#### Source records:
· · · · · · ·

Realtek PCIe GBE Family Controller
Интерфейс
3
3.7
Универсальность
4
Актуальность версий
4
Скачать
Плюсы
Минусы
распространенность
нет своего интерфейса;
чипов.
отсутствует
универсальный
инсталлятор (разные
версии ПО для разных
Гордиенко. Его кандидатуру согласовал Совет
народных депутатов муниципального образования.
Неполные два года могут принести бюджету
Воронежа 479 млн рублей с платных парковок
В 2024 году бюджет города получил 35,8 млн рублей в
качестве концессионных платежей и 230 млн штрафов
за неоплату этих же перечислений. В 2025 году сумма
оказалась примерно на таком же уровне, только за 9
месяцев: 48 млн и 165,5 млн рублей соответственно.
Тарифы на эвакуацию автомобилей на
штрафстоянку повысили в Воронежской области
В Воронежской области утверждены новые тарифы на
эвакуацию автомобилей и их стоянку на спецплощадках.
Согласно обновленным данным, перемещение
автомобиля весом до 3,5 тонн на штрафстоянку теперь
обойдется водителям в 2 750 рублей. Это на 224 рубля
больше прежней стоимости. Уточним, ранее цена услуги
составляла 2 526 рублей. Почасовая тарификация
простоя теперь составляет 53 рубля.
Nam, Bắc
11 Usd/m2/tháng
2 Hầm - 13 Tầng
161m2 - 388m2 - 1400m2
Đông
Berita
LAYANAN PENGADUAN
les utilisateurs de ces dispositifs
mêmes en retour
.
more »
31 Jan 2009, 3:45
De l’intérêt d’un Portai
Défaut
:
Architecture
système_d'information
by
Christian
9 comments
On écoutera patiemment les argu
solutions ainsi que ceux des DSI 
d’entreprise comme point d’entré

· · · · · · ·

#### Exercise instructions:
Once more, write out all the data above exactly as given.

#### Exercise output:
Realtek PCIe GBE Family Controller
Интерфейс
3
3.7
Универсальность
4
Актуальность версий
4
Скачать
Плюсы
Минусы
распространенность
нет своего интерфейса;
чипов.
отсутствует
универсальный
инсталлятор (разные
версии ПО для разных
Гордиенко. Его кандидатуру согласовал Совет
народных депутатов муниципального образования.
Неполные два года могут принести бюджету
Воронежа 479 млн рублей с платных парковок
В 2024 году бюджет города получил 35,8 млн рублей в
качестве концессионных платежей и 230 млн штрафов
за неоплату этих же перечислений. В 2025 году сумма
оказалась примерно на таком же уровне, только за 9
месяцев: 48 млн и 165,5 млн рублей соответственно.
Тарифы на эвакуацию автомобилей на
штрафстоянку повысили в Воронежской области
В Воронежской области утверждены новые тарифы на
эвакуацию автомобилей и их стоянку на спецплощадках.
Согласно обновленным данным, перемещение
автомобиля весом до 3,5 тонн на штрафстоянку теперь
обойдется водителям в 2 750 рублей. Это на 224 рубля
больше прежней стоимости. Уточним, ранее цена услуги
составляла 2 526 рублей. Почасовая тарификация
простоя теперь составляет 53 рубля.
Nam, Bắc
11 Usd/m2/tháng
2 Hầm - 13 Tầng
161m2 - 388m2 - 1400m2
Đông
Berita
LAYANAN PENGADUAN
les utilisateurs de ces dispositifs
mêmes en retour
.
more »
31 Jan 2009, 3:45
De l’intérêt d’un Portai
Défaut
:
Architecture
système_d'information
by
Christian
9 comments
On écoutera patiemment les argu
solutions ainsi que ceux des DSI 
d’entreprise comme point d’entré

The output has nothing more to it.